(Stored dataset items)
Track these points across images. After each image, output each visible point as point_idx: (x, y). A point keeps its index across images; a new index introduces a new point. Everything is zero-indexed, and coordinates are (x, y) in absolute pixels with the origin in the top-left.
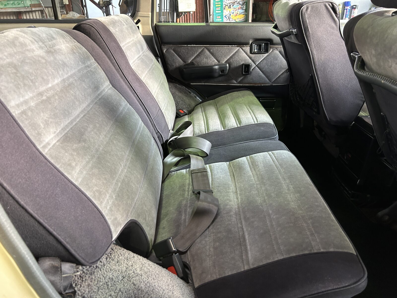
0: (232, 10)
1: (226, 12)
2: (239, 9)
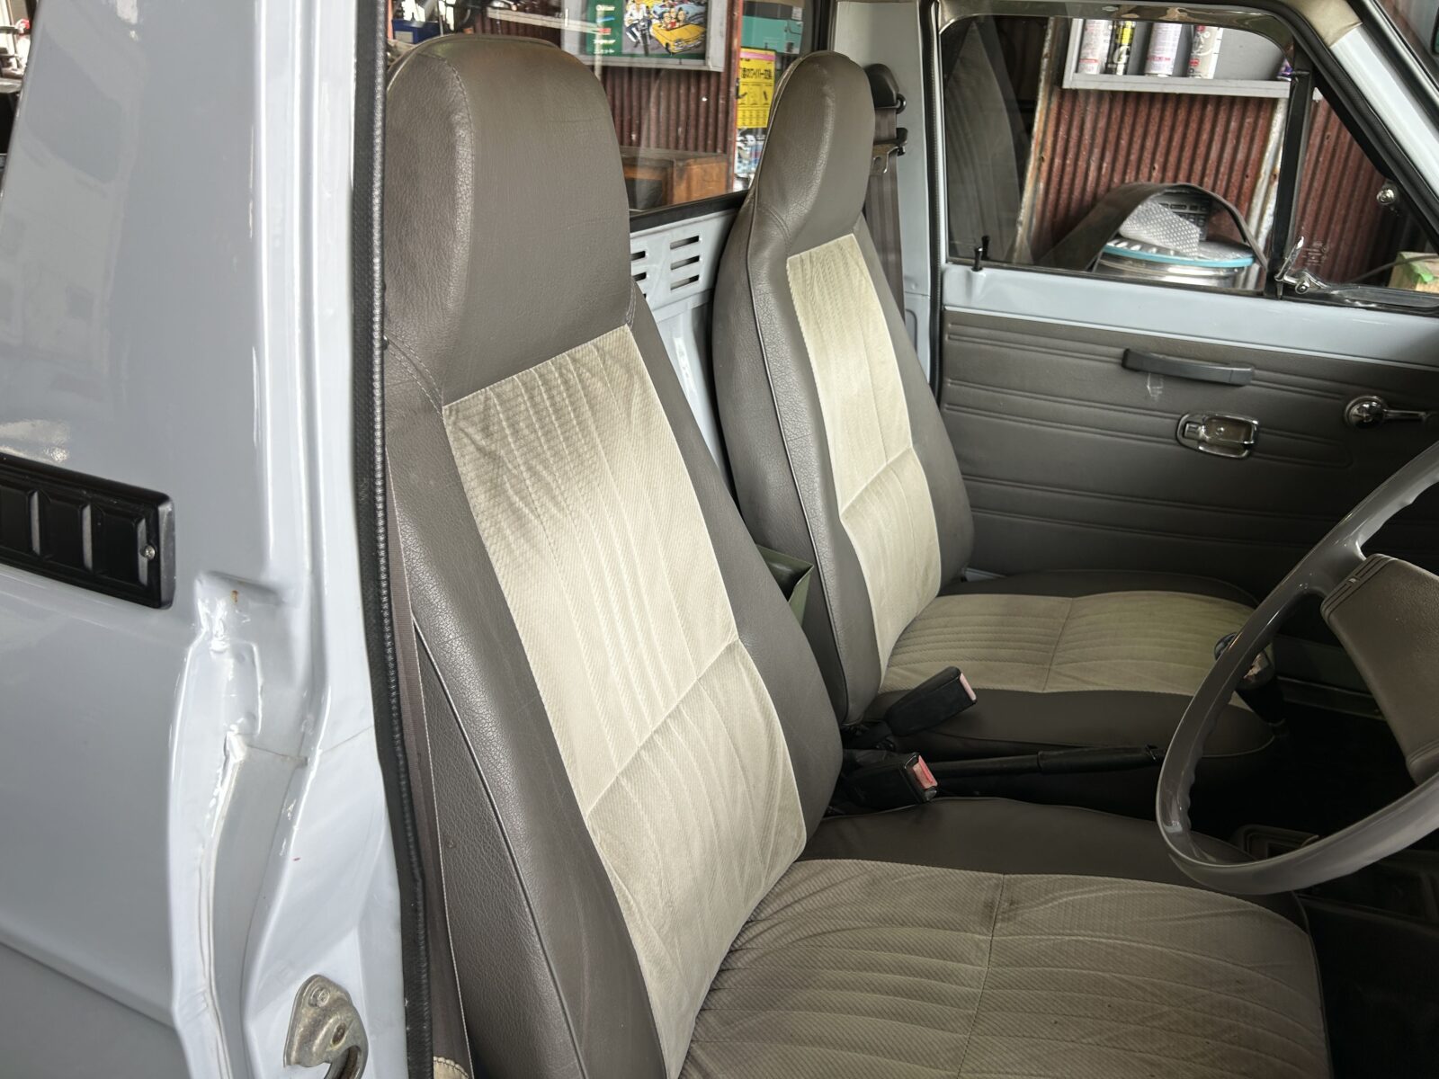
0: (655, 2)
1: (635, 11)
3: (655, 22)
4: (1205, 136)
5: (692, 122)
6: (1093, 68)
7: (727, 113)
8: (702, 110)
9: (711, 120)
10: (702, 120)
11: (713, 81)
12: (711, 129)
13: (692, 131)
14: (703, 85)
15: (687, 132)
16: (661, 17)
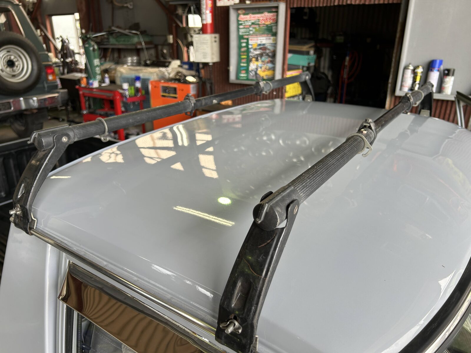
0: (259, 63)
1: (253, 66)
2: (268, 63)
3: (259, 69)
4: (448, 112)
6: (406, 89)
16: (261, 68)
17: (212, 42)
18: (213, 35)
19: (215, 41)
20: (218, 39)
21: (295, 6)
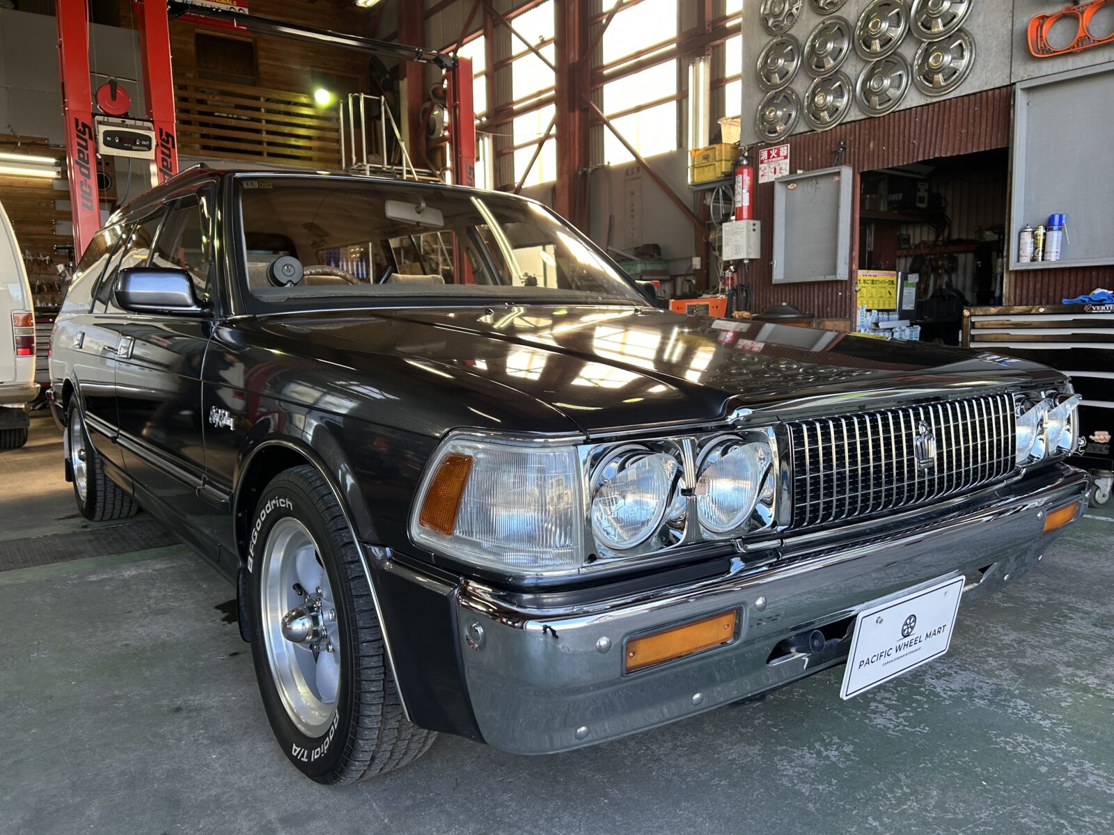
5: (834, 304)
6: (1026, 259)
7: (851, 299)
8: (839, 298)
9: (843, 303)
10: (839, 303)
11: (844, 284)
12: (843, 307)
13: (834, 309)
14: (839, 287)
15: (831, 309)
17: (748, 231)
18: (752, 222)
19: (754, 230)
20: (758, 227)
21: (865, 170)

- **WHAT IS EXPECTED**
Copy each line of the records above exactly as written. Do not carry over any picture.

- **SOLUTION TO THIS TASK**
Track these points across images. After each image, output each visible point as point_idx: (x, y). A point keeps its index across images; a new index introduces a new point. Everything is zero-indexed, and coordinates are (x, y) in absolute pixels with the origin in the top-left.
0: (232, 10)
1: (226, 12)
2: (239, 9)
0: (655, 2)
1: (635, 11)
3: (655, 22)
4: (1205, 136)
5: (692, 122)
6: (1093, 68)
7: (727, 113)
8: (702, 110)
9: (711, 120)
10: (702, 120)
11: (713, 81)
12: (711, 129)
13: (692, 131)
14: (703, 85)
15: (687, 132)
16: (661, 17)
0: (259, 63)
1: (253, 66)
2: (268, 63)
3: (259, 69)
4: (448, 112)
6: (406, 89)
16: (261, 68)
17: (212, 42)
18: (213, 35)
19: (215, 41)
20: (218, 39)
21: (295, 6)
5: (834, 304)
6: (1026, 259)
7: (851, 299)
8: (839, 298)
9: (843, 303)
10: (839, 303)
11: (844, 284)
12: (843, 307)
13: (834, 309)
14: (839, 287)
15: (831, 309)
17: (748, 231)
18: (752, 222)
19: (754, 230)
20: (758, 227)
21: (865, 170)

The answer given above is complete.